* **Document extract**:

- Akra Township Location within the state of North Dakota
- Coordinates: 48°46′12″N 97°45′14″W﻿ / ﻿48.77000°N 97.75389°W
- Country: United States
- State: North Dakota
- County: Pembina

Area
- • Total: 35.9 sq mi (93.1 km^{2})
- • Land: 35.6 sq mi (92.1 km^{2})
- • Water: 0.39 sq mi (1.0 km^{2})
- Elevation: 991 ft (302 m)

Population (2000)
- • Total: 252
- • Density: 7.0/sq mi (2.7/km^{2})
- Time zone: UTC-6 (Central (CST))
- • Summer (DST): UTC-5 (CDT)
- ZIP code: 58220
- Area code: 701
- FIPS code: 38-00900
- GNIS feature ID: 1036730

= Akra Township, Pembina County, North Dakota =

Akra Township is a township in Pembina County, North Dakota, United States.

==History==
Akra Township was organized in 1882, and was known as one of the "Icelandic Townships," due to its large population of Icelanders who had settled here. Akra takes its name from Akranes, Iceland, a town near Reykjavík.
Akra Township was a "double township," spanning two full survey townships. In 1888, the northern part of the township was separated and organized separately as Avon Township (now Advance Township).

==Geography==
Icelandic State Park and the adjacent Renwick Dam and Lake Renwick are located in Akra Township.

* **Data shown**:
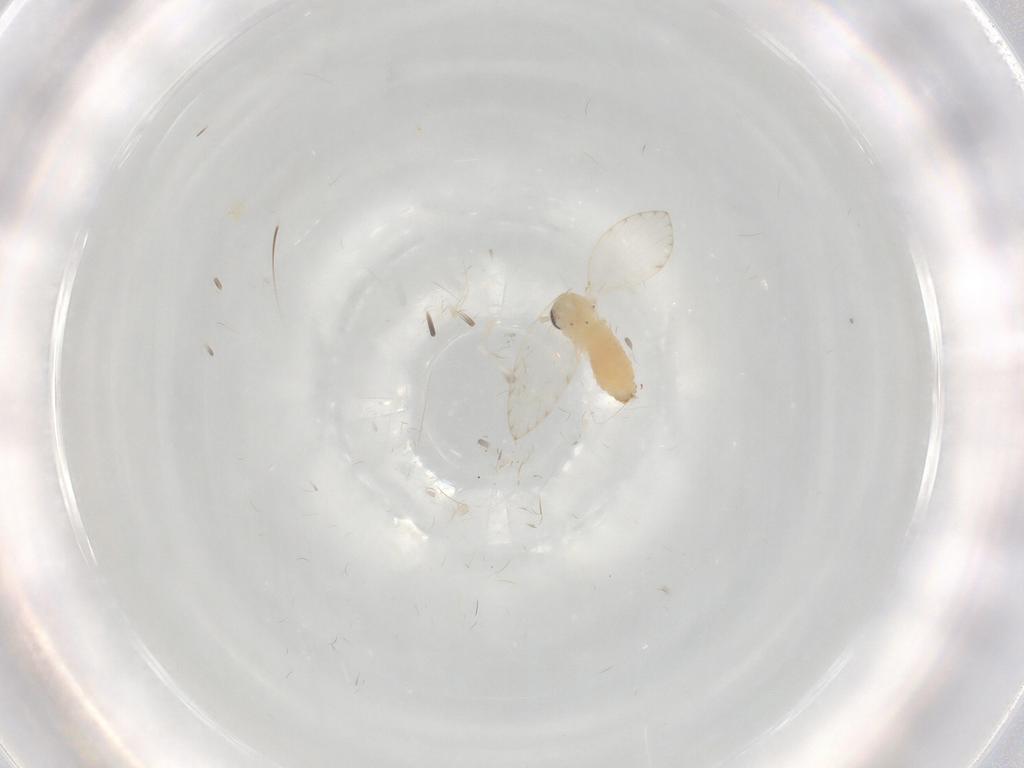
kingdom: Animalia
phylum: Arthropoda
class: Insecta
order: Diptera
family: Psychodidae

* * *

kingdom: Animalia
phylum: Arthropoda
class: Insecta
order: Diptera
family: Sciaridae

...

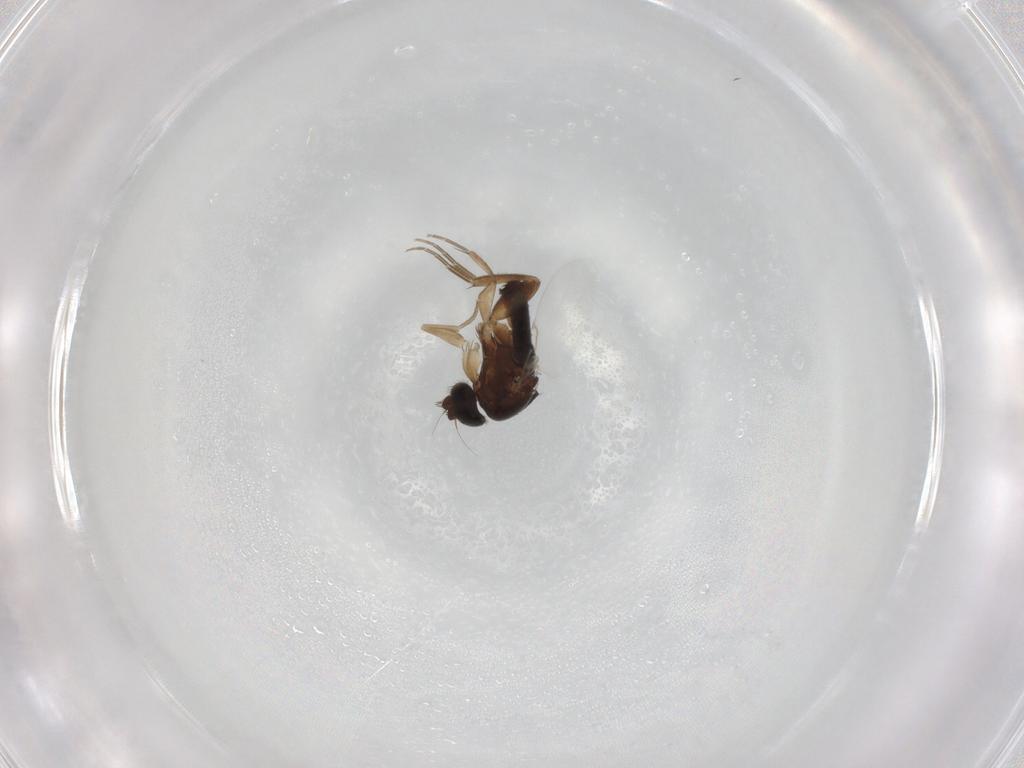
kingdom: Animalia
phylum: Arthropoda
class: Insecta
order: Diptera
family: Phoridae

* **Work to complete**:
a – Using the Akra Township article, answer these questions:
(i) In what year was Akra Township organized?
(ii) What elevation does the article give for the township?
(iii) As what township was the northern part organized after it was separated in 1888?
b – Quote the stretch of the Akra Township article from "- ZIP code: 58220" through "Dakota, United States.".

* **Solved problems**:
a –
(i) 1882
(ii) 991 ft (302 m)
(iii) Avon Township (now Advance Township)

b –
- ZIP code: 58220
- Area code: 701
- FIPS code: 38-00900
- GNIS feature ID: 1036730

= Akra Township, Pembina County, North Dakota =

Akra Township is a township in Pembina County, North Dakota, United States.